▶ [Dataset entries]:
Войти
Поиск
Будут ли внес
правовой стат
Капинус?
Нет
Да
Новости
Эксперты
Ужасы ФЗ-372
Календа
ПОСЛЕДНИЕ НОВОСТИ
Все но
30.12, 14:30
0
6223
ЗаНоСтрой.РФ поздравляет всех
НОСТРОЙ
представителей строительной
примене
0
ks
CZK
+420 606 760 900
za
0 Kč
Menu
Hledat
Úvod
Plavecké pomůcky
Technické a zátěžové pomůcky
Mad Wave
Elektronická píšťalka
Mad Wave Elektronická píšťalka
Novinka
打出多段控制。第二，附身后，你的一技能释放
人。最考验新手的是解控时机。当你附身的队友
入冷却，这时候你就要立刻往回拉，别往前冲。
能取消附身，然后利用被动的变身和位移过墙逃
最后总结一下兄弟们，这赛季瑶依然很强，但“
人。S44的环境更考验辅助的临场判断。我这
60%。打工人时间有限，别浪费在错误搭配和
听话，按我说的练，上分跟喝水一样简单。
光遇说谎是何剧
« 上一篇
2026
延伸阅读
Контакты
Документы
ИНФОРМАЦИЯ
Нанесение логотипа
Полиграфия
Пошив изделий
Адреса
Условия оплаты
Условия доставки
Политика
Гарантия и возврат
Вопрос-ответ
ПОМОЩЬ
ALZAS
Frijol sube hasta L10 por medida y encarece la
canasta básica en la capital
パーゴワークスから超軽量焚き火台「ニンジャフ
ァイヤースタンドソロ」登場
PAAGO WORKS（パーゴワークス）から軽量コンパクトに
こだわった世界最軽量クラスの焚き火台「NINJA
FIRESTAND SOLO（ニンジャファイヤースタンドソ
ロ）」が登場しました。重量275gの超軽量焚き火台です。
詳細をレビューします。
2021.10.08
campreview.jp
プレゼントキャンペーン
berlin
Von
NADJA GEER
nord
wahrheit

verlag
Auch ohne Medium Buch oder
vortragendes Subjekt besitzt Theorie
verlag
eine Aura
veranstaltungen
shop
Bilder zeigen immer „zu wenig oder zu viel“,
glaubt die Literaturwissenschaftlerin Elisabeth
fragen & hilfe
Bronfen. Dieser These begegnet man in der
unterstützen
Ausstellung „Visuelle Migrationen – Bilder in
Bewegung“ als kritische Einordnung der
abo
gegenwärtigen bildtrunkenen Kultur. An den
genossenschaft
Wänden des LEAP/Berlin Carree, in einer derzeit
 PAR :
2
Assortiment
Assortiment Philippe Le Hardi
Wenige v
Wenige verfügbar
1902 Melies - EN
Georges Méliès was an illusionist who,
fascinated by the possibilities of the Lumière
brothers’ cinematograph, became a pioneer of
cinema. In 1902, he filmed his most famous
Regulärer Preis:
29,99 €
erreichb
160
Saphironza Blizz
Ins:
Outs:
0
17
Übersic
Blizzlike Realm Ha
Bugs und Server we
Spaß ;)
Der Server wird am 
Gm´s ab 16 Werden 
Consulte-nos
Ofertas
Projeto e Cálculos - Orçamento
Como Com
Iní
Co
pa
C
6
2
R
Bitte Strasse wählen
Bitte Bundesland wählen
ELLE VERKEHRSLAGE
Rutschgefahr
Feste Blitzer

▶ [Problem description]: Every line above from the line with "Вопрос-ответ" to the line with "fragen & hilfe", inclusive, must be returned exactly; no other line belongs in the reply.

▶ [Response]:
Вопрос-ответ
ПОМОЩЬ
ALZAS
Frijol sube hasta L10 por medida y encarece la
canasta básica en la capital
パーゴワークスから超軽量焚き火台「ニンジャフ
ァイヤースタンドソロ」登場
PAAGO WORKS（パーゴワークス）から軽量コンパクトに
こだわった世界最軽量クラスの焚き火台「NINJA
FIRESTAND SOLO（ニンジャファイヤースタンドソ
ロ）」が登場しました。重量275gの超軽量焚き火台です。
詳細をレビューします。
2021.10.08
campreview.jp
プレゼントキャンペーン
berlin
Von
NADJA GEER
nord
wahrheit

verlag
Auch ohne Medium Buch oder
vortragendes Subjekt besitzt Theorie
verlag
eine Aura
veranstaltungen
shop
Bilder zeigen immer „zu wenig oder zu viel“,
glaubt die Literaturwissenschaftlerin Elisabeth
fragen & hilfe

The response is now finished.